À l’exception de Jean Charest, tous les chefs de parti ont unanimement condamné les propos de Jean Tremblay teintés de racisme. Françoise David, la co-cheffe de Québec Solidaire, avait ces mots pour Djemila Benhabib:

«Malgré nos désaccords, Mme Benhabib a tout notre appui devant des propos de cet ordre. Ces débordements sont inacceptables, le Québec que je connais est plus ouvert que cela. J’aimerais rappeler à M. Tremblay que le rôle d’un maire est de représenter l’ensemble de ses citoyens et citoyennes, quelle que soit leur confession.»
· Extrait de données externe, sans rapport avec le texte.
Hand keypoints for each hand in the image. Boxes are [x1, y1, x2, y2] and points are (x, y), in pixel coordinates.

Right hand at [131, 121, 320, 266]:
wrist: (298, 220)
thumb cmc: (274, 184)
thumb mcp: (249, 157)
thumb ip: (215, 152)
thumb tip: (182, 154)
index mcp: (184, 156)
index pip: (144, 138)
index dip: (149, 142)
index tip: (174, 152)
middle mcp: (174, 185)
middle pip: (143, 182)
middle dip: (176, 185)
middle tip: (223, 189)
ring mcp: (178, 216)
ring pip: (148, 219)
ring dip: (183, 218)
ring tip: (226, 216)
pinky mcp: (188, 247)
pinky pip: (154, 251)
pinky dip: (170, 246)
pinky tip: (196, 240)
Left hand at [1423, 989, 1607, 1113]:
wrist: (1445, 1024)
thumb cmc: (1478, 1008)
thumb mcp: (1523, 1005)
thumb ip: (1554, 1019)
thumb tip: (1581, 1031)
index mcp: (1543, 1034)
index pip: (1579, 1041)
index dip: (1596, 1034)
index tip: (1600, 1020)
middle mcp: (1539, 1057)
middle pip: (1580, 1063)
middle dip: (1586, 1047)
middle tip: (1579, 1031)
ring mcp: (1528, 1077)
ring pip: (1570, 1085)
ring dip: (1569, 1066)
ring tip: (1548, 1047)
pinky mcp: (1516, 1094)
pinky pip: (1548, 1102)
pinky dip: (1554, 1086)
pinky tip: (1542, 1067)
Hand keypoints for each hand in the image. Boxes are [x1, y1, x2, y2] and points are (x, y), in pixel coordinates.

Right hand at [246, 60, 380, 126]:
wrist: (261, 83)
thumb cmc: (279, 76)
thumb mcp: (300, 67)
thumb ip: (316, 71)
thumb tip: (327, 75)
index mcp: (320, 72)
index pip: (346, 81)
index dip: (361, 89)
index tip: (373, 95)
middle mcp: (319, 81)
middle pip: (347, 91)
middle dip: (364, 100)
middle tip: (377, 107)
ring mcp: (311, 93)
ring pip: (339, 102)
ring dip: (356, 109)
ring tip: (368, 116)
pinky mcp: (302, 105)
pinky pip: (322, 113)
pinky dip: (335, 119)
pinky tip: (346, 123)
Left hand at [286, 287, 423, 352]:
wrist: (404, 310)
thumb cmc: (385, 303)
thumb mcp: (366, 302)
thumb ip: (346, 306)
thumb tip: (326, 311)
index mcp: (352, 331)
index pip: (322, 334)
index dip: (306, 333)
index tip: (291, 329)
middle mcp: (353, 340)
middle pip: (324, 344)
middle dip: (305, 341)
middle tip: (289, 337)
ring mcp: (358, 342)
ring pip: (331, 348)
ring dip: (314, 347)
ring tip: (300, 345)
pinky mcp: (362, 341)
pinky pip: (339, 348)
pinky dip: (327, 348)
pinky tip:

Malheureusement, il s’en est trouvé un pour encourager le racisme de Jean Tremblay: Yves Lévesque, le maire de Trois-Rivières. Il a osé affirmer que la majorité silencieuse serait d’accord avec de tels propos. Critique envers Mme Benhabib, il dit même que la “majorité silencieuse” serait offusquée des propos de la candidate du PQ en ce qui concerne la laïcité.

Bref, je termine mon billet avec cette recommandation: si vous n’êtes pas d’accord avec les prises de position de Djemila Benhabib sur la laïcité de l’État, engagez donc un débat avec elle, mais ne jouez pas le jeu de cet imbécile de fondamentaliste de Jean Tremblay en l’attaquant sur ses origines étrangères. Même si elle est originaire de l’Algérie, elle est québécoise comme vous et moi et a parfaitement le droit de réclamer la laïcité dans l’espace public.